Before Blondie debuted, it enjoyed a legendary promotional campaign that began (as Walker tells us) when newspaper editors around the country were sent an announcement of the engagement of Dagwood Bumstead to Blondie Boopadoop. This was followed by a letter from the Bumstead attorney, who alleged the engagement announcement was “a pure fabrication of fancy, if not a malicious attempt on the part of this Miss Blondie Boopadoop.” After which came a handwritten note from Blondie herself, protesting her innocence and saying she’d soon arrive to explain “in person.” She also said she was sending her luggage on ahead: “When you get it, hold it for me and don’t peek inside.”

A few days later, a cardboard suitcase was delivered to editors’ offices, with a note from Blondie, admonishing: “Don’t peek into it.” It being a blatant promotion, everyone peeked. The suitcase contained women’s clothing—for a paper doll. Next, as promised, Blondie herself arrived—a cut-out paper doll in her lingerie. With a note: “Here I am, just like I told you I’d be. Only, please, Mr. Editor, put some clothes on me quick. I sent them on ahead, you remember my pink bag. I’m so embarrassed! Blondie.”

Those were the halcyon days of syndicate promotions.

“In spite of King Features’ ambitious promotion,” Walker writes, “Blondie sold only moderately. It debuted on September 8, 1930, in a few small city newspapers [but didn’t] appear in Hearst’s New York American [until] September 15. New [subscribing newspapers] usually ran the first twelve episodes to fill their readers in on the background story and then picked up the continuity from there.”

Yes, continuity: the first years of Blondie were storytelling years, the story of a courtship. Dagwood introduces Blondie to his grumpy father, a railroad tycoon, in the very first strip, but the two lovers don’t marry until February 17, 1933.  

For the intervening two-and-a-half years, the couple struggles to get Dagwood’s parents to consent to his marrying this very pretty but not, seemingly, too smart young woman who might well be a gold-digger, out after the Bumstead billions. While the impending nuptials are held in abeyance, Blondie, displaying a scatterbrain practicality, flatters the parental Bumsteads to earn their approval and almost wins them over when she inherits money until they find out the amount is $283. She even works for the Bumstead company for a time and becomes Mrs. Bumstead’s social secretary briefly. And occasionally, when off-duty, she entertains visits from young male admirers.

The flock of males that hovers around Blondie is not as numerous in the daily sequences as it is in the Sunday strips, which are not part of the daily continuity. In the dailies, Blondie displays more constancy. Although she enjoys the affections of an extraordinarily handsome neighbor, Gil McDonald, for a brief time (June through mid-October 1932), when her engagement to Dagwood has been called off—and is even engaged to Gil for a few weeks—Dagwood is never far away and is always, it seems, in her flighty young heart.

But as a pretty girl strip, Blondie was about to fade away after a couple years until Young and syndicate officials hit upon a way to resuscitate their somewhat dingy blonde. They decided to marry her off, and they picked Dagwood Bumstead, heir to the millions generated by the Bumstead Locomotive Works.

::::

### WORK TO COMPLETE
**A)** In the passage on the Blondie comic strip, on what date do Dagwood and Blondie finally marry?
**B)** Reproduce the Blondie passage word for word, everything from "But as a pretty" down to "Bumstead Locomotive Works.".

### EXERCISE DATA

::::

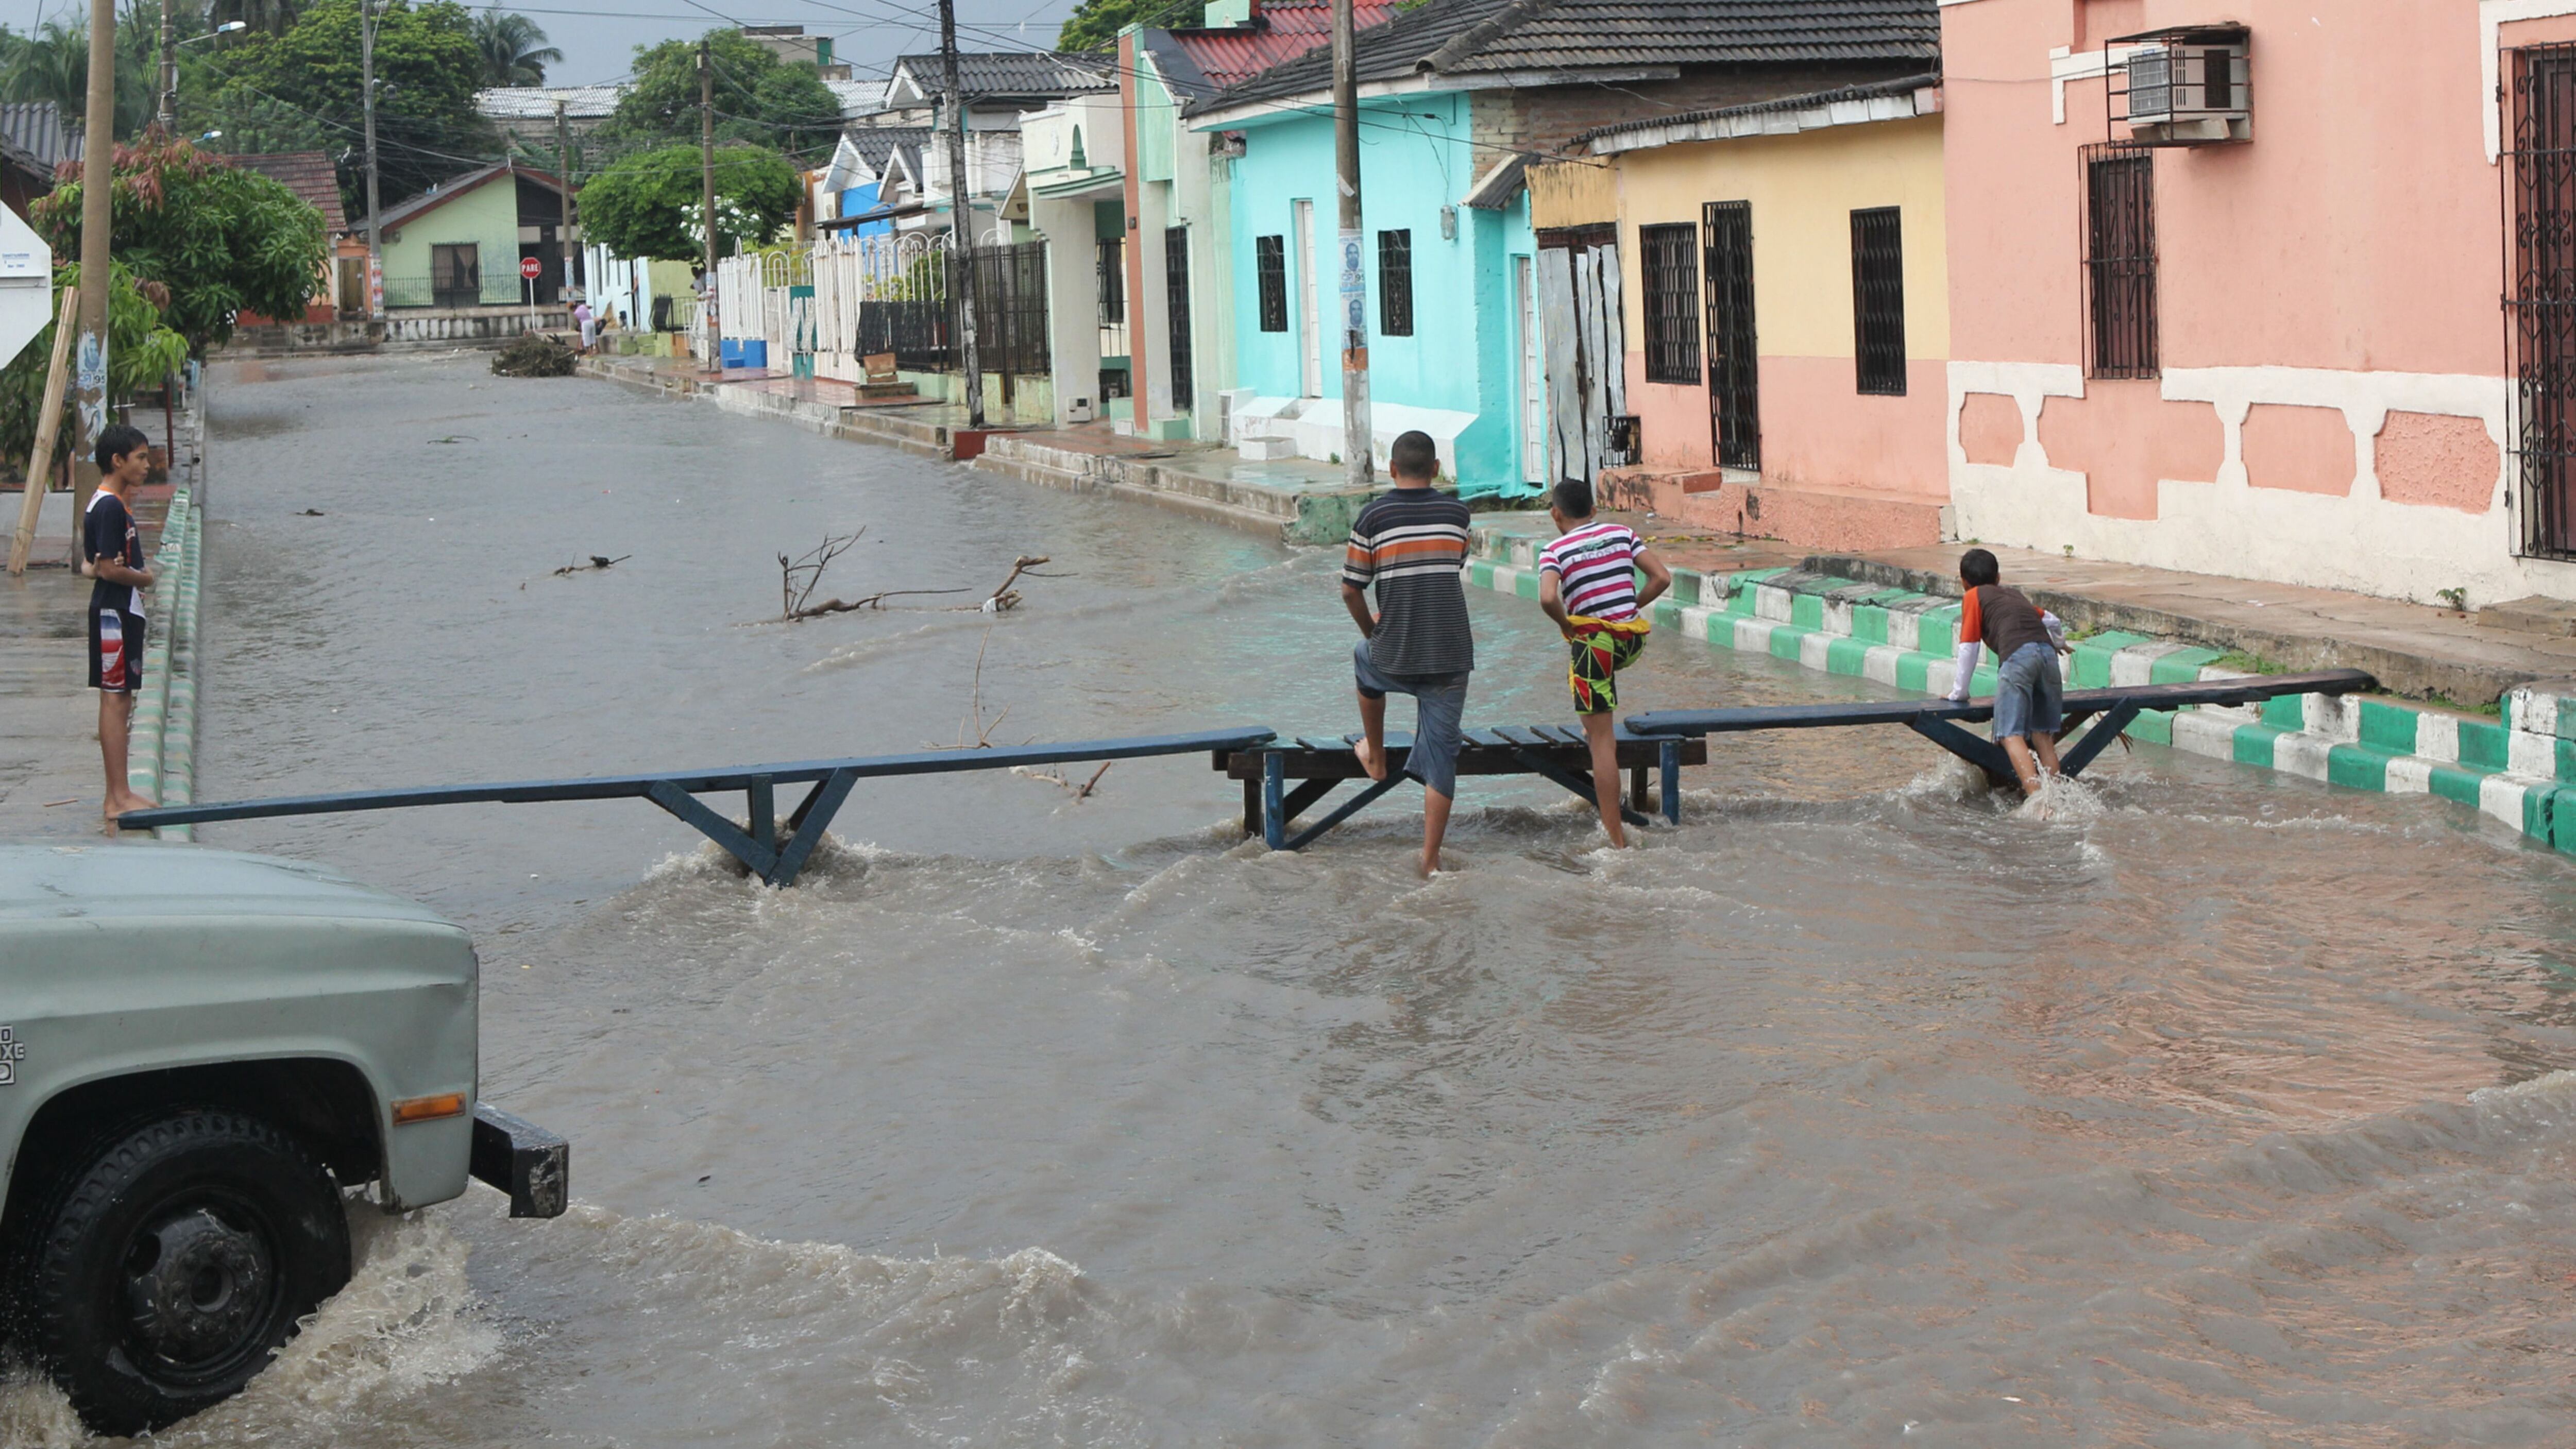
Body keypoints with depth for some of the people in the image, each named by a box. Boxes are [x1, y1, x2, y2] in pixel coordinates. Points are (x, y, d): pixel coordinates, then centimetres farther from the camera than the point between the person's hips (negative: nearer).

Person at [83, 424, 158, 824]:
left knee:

::::

### SOLVED TASKS
**A)** February 17, 1933.

**B)**
But as a pretty girl strip, Blondie was about to fade away after a couple years until Young and syndicate officials hit upon a way to resuscitate their somewhat dingy blonde. They decided to marry her off, and they picked Dagwood Bumstead, heir to the millions generated by the Bumstead Locomotive Works.